= Abundance estimation =

Group of statistical methods

Abundance estimation comprises all statistical methods for estimating the number of individuals in a population. In ecology, this may be anything from estimating the number of daisies in a field to estimating the number of blue whales in the ocean. Abundance estimates are foundational for tracking wildlife populations, assessing biodiversity in an area, evaluating conservation efforts, managing invasive species, and informing resource management.

Abundance estimates allow scientists and researchers to monitor population changes, identify threats to an environment, and evaluate ecological interventions. Abundance estimates can be measured either directly through counting populations or indirectly through statistical models.

== Importance in Ecology ==
Abundance estimation plays a central role in ecological research since most species are unable to be fully observed, leaving population size to be inferred through statistical methods. Detectability across species can vary based on their habitats, environmental factors, and conditions. Today, ecology is reliant on statistical models which can account for sampling bias and uncertainty. Abundance estimates today have become essential for researchers trying to predict species responses to climate change and study population and community dynamics.

== Applications ==
Abundance estimation is used in a variety of fields including wildlife management, fisheries science, and conservation biology.
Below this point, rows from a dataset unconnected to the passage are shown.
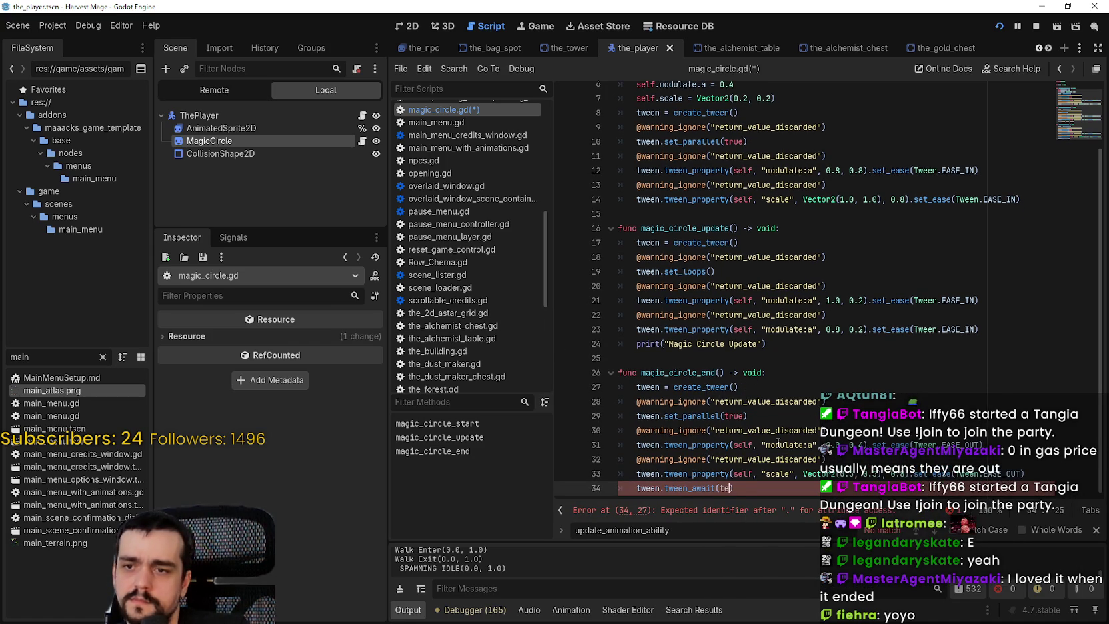
key("BackSpace")
key("BackSpace")
key("BackSpace")
type("ween")
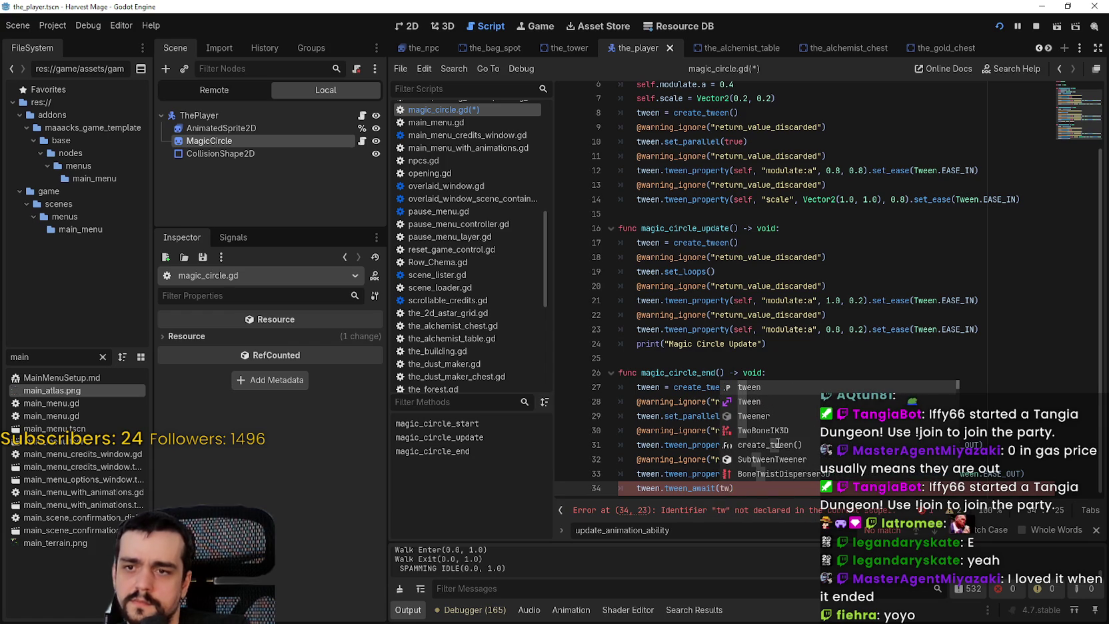
type(".")
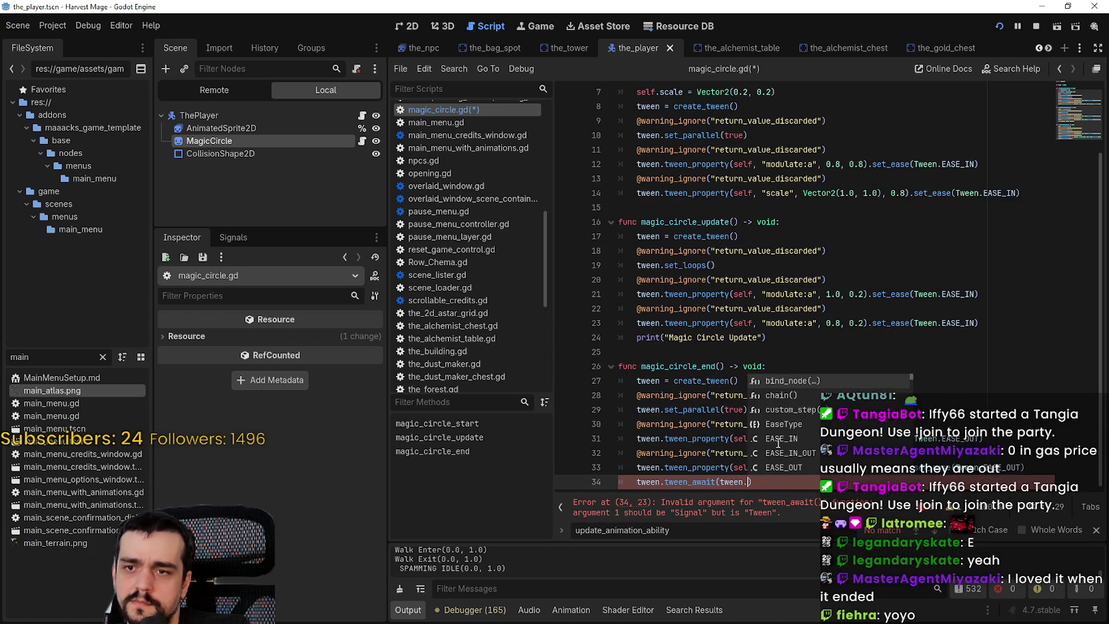
type("wa")
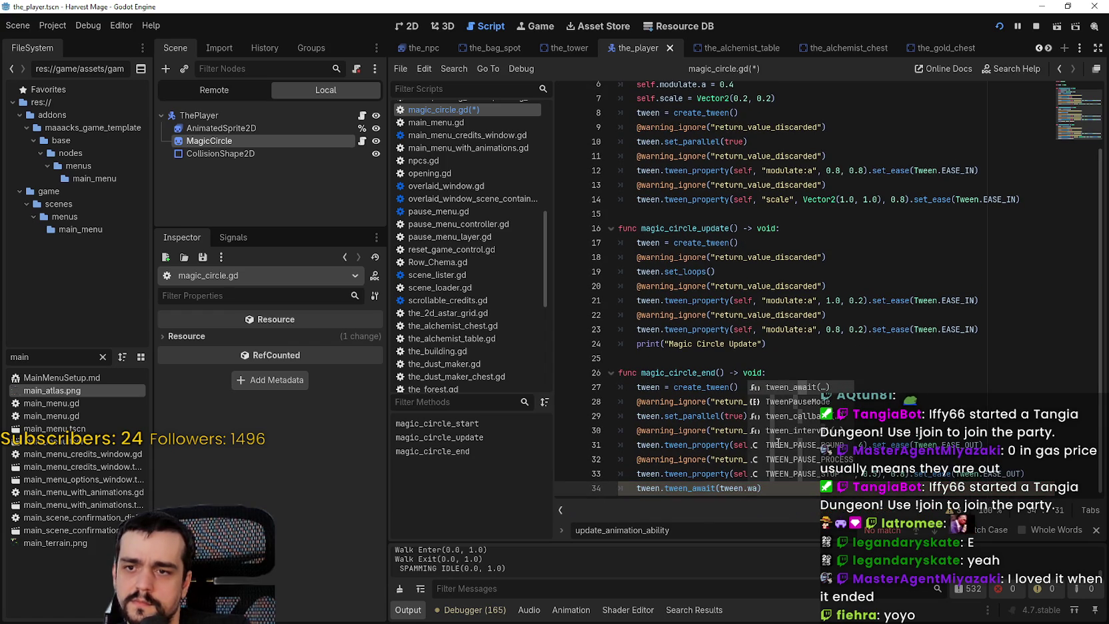
type("i")
key("BackSpace")
key("BackSpace")
key("BackSpace")
key("BackSpace")
key("BackSpace")
key("BackSpace")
Both government agencies and research organizations utilize abundance data to establish harvest quotas, study population trends, and assess the conservation status of threatened and invasive species. A variety of methods are used in abundance sampling: mark-recapture, plot sampling, distance sampling.

Terrestrial and marine habitats require different methods. In marine environments, remote-sensing approaches and acoustic surveys are used to estimate the population abundance and biomass of different species. Through these methods, researchers are able to monitor population changes in response to climate change and environmental conditions.